Retype the following data exactly, but leave its pictures out.

▶ [Material provided]:
· · ·

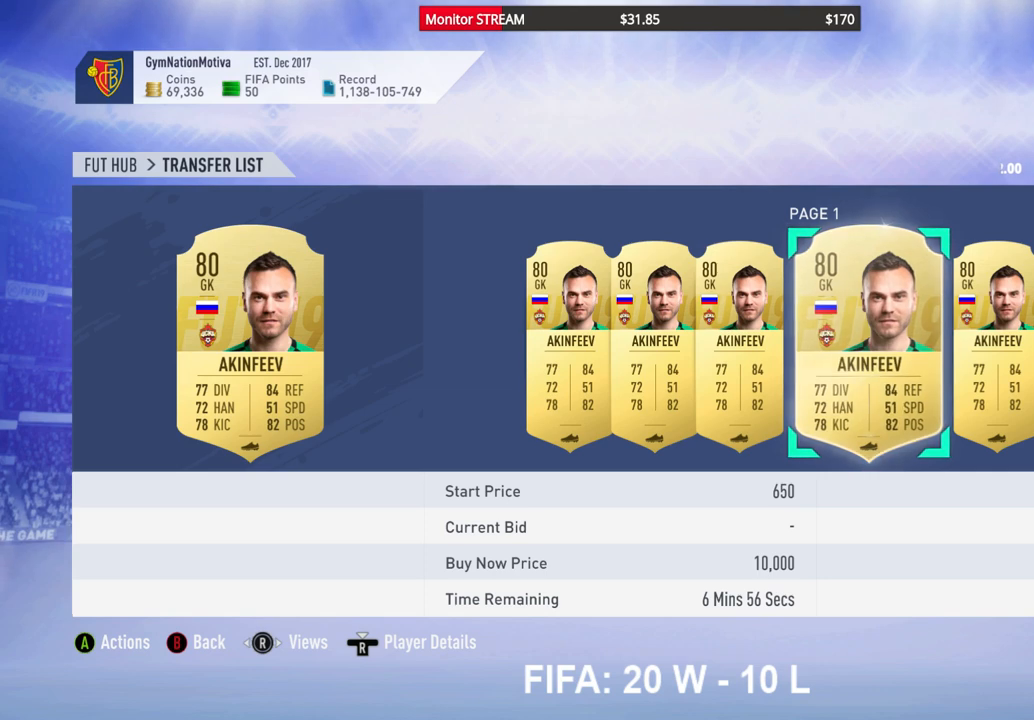
{"buttons": [], "left_stick": "center", "right_stick": "center", "events": []}
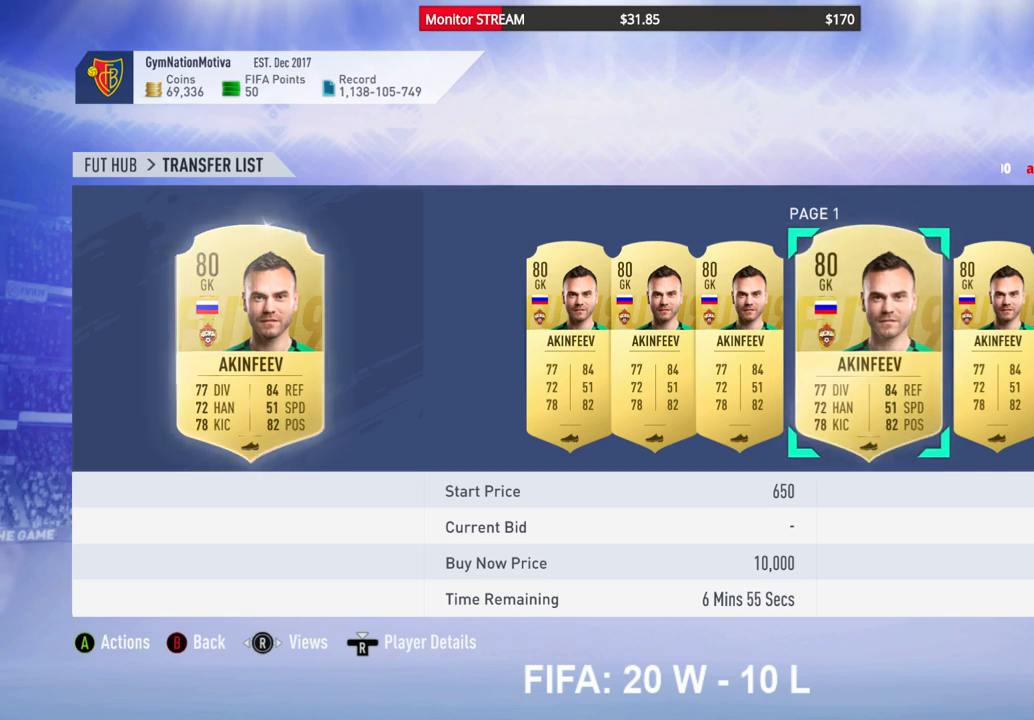
{"buttons": [], "left_stick": "center", "right_stick": "center", "events": []}
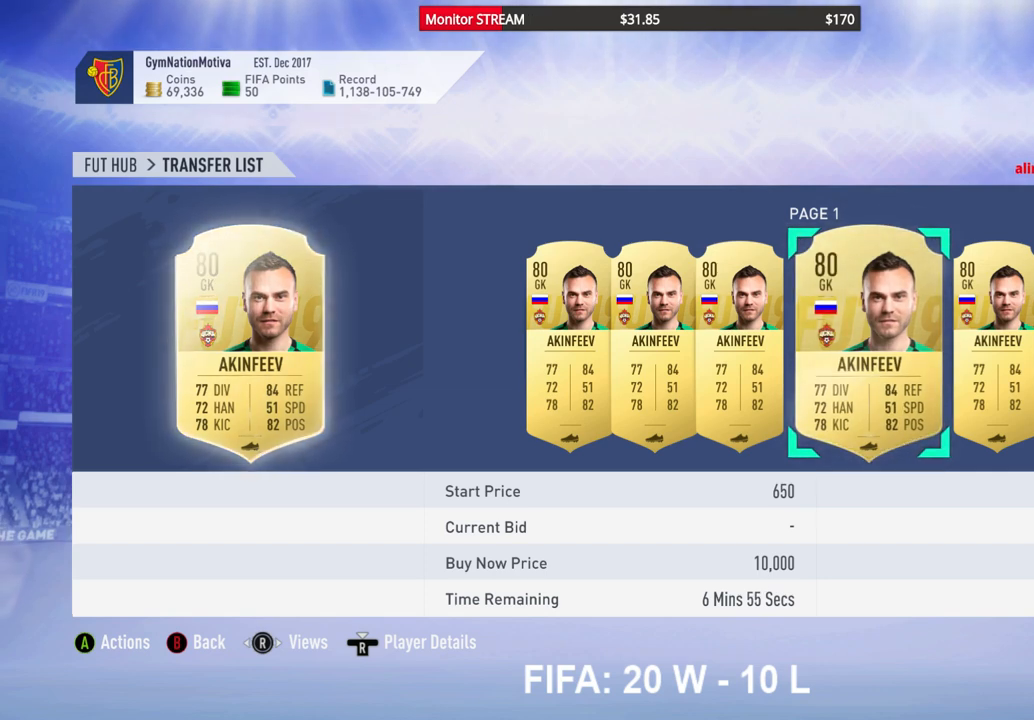
{"buttons": [], "left_stick": "center", "right_stick": "center", "events": []}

· · ·

▶ [Task result]:
{"buttons": [], "left_stick": "center", "right_stick": "center", "events": []}
{"buttons": [], "left_stick": "center", "right_stick": "center", "events": []}
{"buttons": [], "left_stick": "center", "right_stick": "center", "events": []}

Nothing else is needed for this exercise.